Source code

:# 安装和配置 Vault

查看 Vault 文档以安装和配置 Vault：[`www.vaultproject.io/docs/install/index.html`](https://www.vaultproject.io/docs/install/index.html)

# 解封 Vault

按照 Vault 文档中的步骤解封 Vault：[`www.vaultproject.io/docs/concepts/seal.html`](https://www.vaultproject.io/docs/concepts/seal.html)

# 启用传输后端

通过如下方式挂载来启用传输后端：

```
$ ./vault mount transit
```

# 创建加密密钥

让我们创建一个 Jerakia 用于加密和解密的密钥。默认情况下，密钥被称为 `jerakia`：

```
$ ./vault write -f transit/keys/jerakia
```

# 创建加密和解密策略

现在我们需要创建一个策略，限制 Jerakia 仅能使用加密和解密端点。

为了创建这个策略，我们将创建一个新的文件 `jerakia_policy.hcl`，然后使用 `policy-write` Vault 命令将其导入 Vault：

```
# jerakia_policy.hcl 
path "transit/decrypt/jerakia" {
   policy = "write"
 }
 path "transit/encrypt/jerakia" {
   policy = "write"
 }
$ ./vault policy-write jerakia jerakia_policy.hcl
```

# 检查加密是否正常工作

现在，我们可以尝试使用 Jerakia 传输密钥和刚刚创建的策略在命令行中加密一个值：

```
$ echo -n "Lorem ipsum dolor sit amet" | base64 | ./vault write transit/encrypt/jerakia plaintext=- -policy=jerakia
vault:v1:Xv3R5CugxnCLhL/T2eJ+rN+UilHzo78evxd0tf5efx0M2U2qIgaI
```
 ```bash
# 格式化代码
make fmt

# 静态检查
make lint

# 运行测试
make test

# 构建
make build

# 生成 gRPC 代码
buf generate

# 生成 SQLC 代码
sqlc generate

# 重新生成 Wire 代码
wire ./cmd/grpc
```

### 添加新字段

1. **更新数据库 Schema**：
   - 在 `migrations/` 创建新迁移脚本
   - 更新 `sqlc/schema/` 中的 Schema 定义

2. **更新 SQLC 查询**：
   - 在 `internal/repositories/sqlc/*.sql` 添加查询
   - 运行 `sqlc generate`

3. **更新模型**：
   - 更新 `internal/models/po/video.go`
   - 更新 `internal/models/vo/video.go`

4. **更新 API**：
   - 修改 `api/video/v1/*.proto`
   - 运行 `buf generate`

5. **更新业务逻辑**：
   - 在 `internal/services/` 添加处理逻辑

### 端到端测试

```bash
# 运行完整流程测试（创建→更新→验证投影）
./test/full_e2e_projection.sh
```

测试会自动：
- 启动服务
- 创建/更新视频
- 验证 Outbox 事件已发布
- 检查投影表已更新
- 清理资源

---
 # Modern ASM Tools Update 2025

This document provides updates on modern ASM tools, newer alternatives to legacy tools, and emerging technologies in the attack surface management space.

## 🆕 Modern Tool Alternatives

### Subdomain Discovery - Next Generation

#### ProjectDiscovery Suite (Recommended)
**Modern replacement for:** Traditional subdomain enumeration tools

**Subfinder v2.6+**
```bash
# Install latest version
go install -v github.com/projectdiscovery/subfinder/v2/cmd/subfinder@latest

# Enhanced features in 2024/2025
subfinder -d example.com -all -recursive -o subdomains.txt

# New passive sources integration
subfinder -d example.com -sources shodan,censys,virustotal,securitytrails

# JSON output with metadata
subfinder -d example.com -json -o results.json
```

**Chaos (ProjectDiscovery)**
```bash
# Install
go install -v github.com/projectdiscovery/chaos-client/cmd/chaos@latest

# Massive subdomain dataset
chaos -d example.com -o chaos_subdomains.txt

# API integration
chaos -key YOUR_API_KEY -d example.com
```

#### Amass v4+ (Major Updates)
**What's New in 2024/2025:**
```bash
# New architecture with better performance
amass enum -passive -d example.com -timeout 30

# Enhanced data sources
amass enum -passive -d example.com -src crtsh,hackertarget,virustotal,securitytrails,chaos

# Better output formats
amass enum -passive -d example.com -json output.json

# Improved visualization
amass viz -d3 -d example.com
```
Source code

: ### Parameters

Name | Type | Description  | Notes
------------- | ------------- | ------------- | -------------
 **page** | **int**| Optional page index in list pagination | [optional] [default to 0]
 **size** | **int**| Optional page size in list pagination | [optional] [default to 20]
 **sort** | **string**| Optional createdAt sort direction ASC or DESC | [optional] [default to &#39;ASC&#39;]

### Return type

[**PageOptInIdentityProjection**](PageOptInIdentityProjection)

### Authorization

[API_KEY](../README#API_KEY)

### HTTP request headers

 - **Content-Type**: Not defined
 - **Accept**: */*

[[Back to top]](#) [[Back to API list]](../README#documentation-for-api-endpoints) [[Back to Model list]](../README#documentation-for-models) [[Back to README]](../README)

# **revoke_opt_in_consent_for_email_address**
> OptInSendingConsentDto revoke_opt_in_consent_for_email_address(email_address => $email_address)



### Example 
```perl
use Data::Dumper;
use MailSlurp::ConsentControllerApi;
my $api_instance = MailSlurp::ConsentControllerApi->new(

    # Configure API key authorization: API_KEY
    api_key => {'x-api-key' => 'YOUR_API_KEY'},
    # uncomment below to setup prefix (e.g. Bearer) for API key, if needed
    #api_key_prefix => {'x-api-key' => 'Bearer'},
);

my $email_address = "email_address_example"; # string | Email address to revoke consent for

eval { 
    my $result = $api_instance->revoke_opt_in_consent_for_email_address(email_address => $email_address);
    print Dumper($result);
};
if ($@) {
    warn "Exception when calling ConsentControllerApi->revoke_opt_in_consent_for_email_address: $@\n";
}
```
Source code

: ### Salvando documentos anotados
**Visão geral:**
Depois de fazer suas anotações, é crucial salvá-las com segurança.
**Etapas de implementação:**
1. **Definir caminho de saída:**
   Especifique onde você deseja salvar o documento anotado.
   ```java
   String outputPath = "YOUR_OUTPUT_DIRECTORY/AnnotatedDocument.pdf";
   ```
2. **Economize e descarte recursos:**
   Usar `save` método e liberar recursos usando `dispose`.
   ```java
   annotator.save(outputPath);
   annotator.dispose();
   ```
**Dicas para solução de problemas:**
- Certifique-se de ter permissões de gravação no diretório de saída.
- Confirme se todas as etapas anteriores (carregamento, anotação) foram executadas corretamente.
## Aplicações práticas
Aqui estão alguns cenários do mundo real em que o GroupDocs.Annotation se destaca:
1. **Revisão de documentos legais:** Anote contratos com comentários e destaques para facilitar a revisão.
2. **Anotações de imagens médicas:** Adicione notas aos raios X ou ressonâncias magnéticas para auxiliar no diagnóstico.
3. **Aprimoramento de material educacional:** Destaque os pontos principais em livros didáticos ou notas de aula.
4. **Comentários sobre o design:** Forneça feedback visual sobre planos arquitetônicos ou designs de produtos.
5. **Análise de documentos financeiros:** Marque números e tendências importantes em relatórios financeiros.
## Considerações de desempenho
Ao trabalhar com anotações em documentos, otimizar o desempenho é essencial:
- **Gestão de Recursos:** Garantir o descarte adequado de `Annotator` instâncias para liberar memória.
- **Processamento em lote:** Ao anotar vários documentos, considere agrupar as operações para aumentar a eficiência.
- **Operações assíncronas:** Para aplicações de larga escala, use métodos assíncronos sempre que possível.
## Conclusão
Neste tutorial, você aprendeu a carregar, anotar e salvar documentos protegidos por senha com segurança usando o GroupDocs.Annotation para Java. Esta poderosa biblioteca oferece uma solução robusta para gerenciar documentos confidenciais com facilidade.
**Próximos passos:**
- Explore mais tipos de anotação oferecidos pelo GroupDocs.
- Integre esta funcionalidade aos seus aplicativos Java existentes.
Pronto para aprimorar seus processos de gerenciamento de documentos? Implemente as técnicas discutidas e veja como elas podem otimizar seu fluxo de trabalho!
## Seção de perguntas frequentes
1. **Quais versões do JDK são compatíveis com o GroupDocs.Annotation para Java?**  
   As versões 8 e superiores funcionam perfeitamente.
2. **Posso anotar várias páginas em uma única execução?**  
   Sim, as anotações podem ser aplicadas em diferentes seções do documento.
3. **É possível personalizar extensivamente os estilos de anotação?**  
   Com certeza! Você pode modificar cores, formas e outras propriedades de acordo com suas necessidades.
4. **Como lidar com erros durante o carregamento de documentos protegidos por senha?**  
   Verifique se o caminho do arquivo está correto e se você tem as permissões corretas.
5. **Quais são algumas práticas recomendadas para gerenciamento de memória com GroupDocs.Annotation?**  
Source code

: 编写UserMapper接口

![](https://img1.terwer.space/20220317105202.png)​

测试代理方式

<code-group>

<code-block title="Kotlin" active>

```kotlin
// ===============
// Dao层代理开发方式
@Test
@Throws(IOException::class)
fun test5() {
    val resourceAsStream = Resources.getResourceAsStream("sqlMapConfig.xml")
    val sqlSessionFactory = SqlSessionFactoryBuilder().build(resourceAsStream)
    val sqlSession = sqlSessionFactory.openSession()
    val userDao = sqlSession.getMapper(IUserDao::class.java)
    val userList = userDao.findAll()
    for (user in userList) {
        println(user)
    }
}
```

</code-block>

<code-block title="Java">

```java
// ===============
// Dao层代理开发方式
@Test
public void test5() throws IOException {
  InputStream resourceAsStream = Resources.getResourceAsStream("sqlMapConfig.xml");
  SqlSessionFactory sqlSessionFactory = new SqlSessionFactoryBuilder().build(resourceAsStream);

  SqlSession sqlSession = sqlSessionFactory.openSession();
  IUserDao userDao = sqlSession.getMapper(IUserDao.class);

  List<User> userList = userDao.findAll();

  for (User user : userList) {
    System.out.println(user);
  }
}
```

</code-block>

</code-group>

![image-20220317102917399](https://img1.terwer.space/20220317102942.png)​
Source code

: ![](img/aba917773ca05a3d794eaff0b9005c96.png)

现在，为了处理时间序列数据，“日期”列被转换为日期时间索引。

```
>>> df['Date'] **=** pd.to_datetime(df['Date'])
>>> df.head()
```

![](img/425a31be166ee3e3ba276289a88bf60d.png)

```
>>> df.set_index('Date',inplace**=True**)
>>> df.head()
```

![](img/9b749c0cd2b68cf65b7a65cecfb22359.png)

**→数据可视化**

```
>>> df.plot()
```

▶ **Goal of the exercise**: Print, without alteration, only the lines above between the one holding "[default to &#39;ASC&#39;]" and the one holding "- **Accept**: */*", inclusive.

▶ **Solved problem**:
 **sort** | **string**| Optional createdAt sort direction ASC or DESC | [optional] [default to &#39;ASC&#39;]

### Return type

[**PageOptInIdentityProjection**](PageOptInIdentityProjection)

### Authorization

[API_KEY](../README#API_KEY)

### HTTP request headers

 - **Content-Type**: Not defined
 - **Accept**: */*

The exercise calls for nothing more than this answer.